Eine weitere Facette der Maremma entdeckt, wer entlang der Küste in eines der kleinen Touristenstädtchen fährt. Viele der heutigen Badeorte wie etwa Golfo di Follonica waren ursprünglich industriell geprägt, hier ging man Bergbau und Verhüttung nach. Mit dem Niedergang des Bergbaus brach hier die Wirtschaft zusammen, die Gemeinden mussten überlegen, wie sie an Arbeit und Geld kommen könnten und man beschloss, auf den Tourismus zu setzen. Golfo di Follonica ist ein gutes Beispiel für einen solchen Wandel: Hier pflegt man die Erinnerung an seine Vergangenheit, begrüßt aber auch gern die Sonnenanbeter an seinen einladenden, weiten Stränden. Den Charme typischer kleiner Fischerorte versprühen trotz des wachsenden Tourismus Orte wie Castiglione della Pescaia, in denen Strandurlauber und Fischer, gebührenpflichtige Badestrände und romantisch-authentische Stadtteile friedlich koexistieren.

Eleganter geht es beispielsweise in Principina a Mare oder verstärkt in Punta Ala, dem Nobel-Badeort an der maremmischen Küste, zu.

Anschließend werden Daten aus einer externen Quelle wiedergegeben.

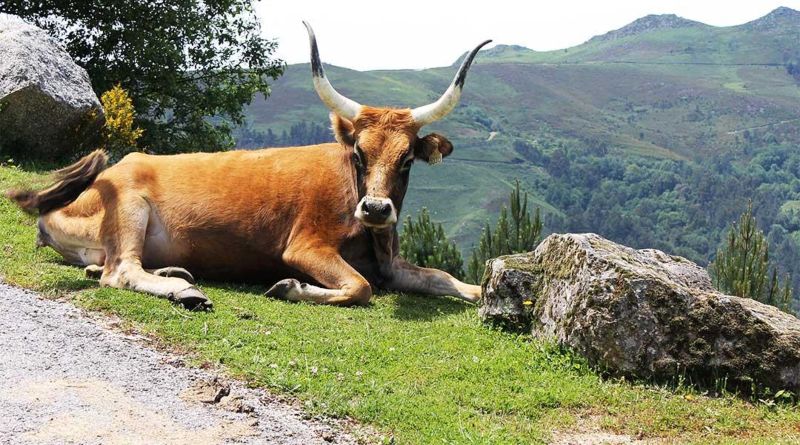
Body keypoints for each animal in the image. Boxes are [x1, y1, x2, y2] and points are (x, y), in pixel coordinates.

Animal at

Hier setzt man auf Exklusivität und Qualität, Villenviertel und Jachthafen. Liebhaber sportlicher Betätigung kommen hier ebenfalls voll auf ihre Kosten: Von Wassersport und Radfahren über Reiten bis hin zu Polo ist alles möglich. Der Punta Ala Golf Club verfügt über einen der schönsten 18-Loch-Plätze Italiens.

Übrigens: Auch das mancherorts spärlich besiedelte Hinterland der Maremma ist sehr sehenswert. Hier findet man noch Orte wie Masa Marittima, ein ehemaliges Bergbaustädtchen einige Kilometer landeinwärts, das mit außergewöhnlichen Kunstschätzen und sehr sehenswerten mittelalterlichen Bauten und einer fantastischen Fernsicht punktet.